Властелин - Михайлов Владимир Дмитриевич 10 стр.


Однако это вовсе не покинутый жителями, по причине невозможности обитания в нем, район. Напротив, улица живет, особенно в вечерние часы, да и в ночные тоже. По ней идут, исчезают и вновь появляются, собираются кучками и расходятся люди. На первый взгляд они могут показаться подозрительными, но это не заговорщики, не подрыватели основ; в самом плохом случае это воровская шушера (крупные воры здесь не живут), а в большинстве – мелкие и мельчайшие чиновники, уличные торговцы, молодежь без определенных занятий, рабочие с небогатых предприятий, пенсионеры низкого ранга, короче – неизбежная и необходимая часть населения всякого большого города. Магазины тут не ослепляют витринами, но все, потребное в этом быту, купить можно без труда и недорого, пиво тоже стоит дешевле, чем в Центре или в Первом поясе. Есть даже один кинотеатр, откуда вдруг сразу повалила толпа, как бывает обычно после окончания сеанса, обмениваясь мнениями насчет только что увиденного: «А я бы на ее месте плюнула ему в рожу – после всего того, что он позволил себе!» «Проплевалась бы! – Это уже мужской голос. – Ей же некуда деваться было, или с ним – или на улицу». «А что, на улице не живут разве? Даже лучше, чем так: на улице все по-честному…» «Ну ладно, нашла, чем хвалиться!..» – ну, и так далее.

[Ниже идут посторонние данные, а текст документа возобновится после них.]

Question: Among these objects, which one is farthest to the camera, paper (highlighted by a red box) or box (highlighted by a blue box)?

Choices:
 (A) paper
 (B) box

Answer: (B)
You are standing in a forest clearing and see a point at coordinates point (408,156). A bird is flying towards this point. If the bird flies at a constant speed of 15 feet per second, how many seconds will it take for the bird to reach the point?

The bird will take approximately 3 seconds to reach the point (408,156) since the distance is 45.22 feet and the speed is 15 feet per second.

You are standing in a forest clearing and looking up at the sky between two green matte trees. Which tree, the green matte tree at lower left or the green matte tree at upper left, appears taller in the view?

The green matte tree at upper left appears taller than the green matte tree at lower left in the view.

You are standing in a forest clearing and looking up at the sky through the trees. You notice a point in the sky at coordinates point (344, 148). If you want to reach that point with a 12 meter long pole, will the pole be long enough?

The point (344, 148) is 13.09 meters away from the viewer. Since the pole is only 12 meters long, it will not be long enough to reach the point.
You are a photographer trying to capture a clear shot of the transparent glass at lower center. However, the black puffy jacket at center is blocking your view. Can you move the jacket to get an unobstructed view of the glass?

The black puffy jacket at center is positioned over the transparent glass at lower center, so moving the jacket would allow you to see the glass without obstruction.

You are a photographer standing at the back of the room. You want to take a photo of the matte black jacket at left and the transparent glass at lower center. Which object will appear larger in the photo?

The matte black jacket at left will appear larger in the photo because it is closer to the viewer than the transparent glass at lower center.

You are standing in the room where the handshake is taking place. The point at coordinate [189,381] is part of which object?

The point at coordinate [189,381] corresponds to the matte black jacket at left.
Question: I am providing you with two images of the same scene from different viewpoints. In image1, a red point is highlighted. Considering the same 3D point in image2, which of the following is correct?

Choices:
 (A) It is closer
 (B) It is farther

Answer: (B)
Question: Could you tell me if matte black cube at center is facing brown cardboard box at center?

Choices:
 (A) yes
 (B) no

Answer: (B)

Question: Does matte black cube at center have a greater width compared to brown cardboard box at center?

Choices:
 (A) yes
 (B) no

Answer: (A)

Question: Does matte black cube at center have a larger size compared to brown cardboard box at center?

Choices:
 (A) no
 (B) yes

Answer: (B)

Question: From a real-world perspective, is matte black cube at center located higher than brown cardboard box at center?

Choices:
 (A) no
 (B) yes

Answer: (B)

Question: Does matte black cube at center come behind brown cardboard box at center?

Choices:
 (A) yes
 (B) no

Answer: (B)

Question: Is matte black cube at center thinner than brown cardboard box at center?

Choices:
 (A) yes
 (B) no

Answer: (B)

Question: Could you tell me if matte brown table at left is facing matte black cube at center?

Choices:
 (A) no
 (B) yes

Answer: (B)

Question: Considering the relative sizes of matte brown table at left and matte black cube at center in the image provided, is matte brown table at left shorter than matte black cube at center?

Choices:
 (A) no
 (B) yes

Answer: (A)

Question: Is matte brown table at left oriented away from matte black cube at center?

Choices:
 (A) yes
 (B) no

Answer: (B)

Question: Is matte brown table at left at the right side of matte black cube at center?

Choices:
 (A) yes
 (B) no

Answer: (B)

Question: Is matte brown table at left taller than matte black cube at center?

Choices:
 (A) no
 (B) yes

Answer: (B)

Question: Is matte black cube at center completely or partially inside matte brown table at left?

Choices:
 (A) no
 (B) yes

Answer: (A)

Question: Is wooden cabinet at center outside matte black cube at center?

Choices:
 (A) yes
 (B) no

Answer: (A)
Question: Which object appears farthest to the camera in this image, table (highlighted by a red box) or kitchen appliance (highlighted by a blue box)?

Толпа быстро растеклась по улице, и лишь небольшая кучка, состоявшая из четырех человек, задержалась близ выхода, словно затрудняясь выбором – куда же направиться сейчас, чтобы продлить отвлечение от жизни, протяжной и унылой. Четверо ничем, казалось, не выделялись из уличного люда; судя по одежде, один из них был человек сельский, близкий к почве и просторам, некогда зеленым, ныне же изрядно пострадавшим от научного прогресса, – он, похоже, не совсем уверенно чувствовал себя в мире булыжника, закрывавшего плодородный слой, и таких же булыжных лиц толпы; второй лесоруб или охотник – такое мнение возникало при взгляде на его высокие сапоги и побелевшую от долгой и постоянной носки кожаную куртку со множеством карманов, карманчиков и кармашков; третий – просто мелкий горожанин, чиновник или, скорее, ремесленник, и четвертый – отставной солдат. И лишь одно могло бы возбудить сомнения у внимательного наблюдателя: их глаза, непроницаемо-спокойные, как будто давно разучившиеся удивляться чему бы то ни было, а также (что куда важнее) бояться чего-либо на свете. Однако четверо не очень позволяли заглядывать себе в глаза, их же собственные взгляды были мгновенны и неуловимы, как неожиданный удар кинжалом.

Итак, четверо остановились и стали негромко переговариваться. Такой локальный разговор порой вызывает опасения; но они вовсе не походили на людей, замышляющих нарушить общественный порядок, – слишком много уверенной солидности в них чувствовалось, так что смотритель улицы, дважды уже за вечер проходивший с неторопливым обходом, только внимательно посмотрел на них, успокоился, видимо, и тревожить не стал. К разговору никто не прислушивался: тут тайна разговора охранялась не менее ревниво, чем тайна переписки в более высоких кругах (здесь переписка просто не была в чести). Но если бы кто и проявил излишнее любопытство, рискуя получить в ухо, он вряд ли услышал бы что-то, способное заинтересовать искателя и распространителя слухов, – хотя говорили они, разумеется, по-ассартски, пусть и с каким-то жестким акцентом. Впрочем, может быть, именно так и разговаривают в густых и далеких лесах донкалата Рамин, расположенного там, где, как известно, зима бывает чаще, чем лето, – или же в степном и хлебном донкалате Мероз.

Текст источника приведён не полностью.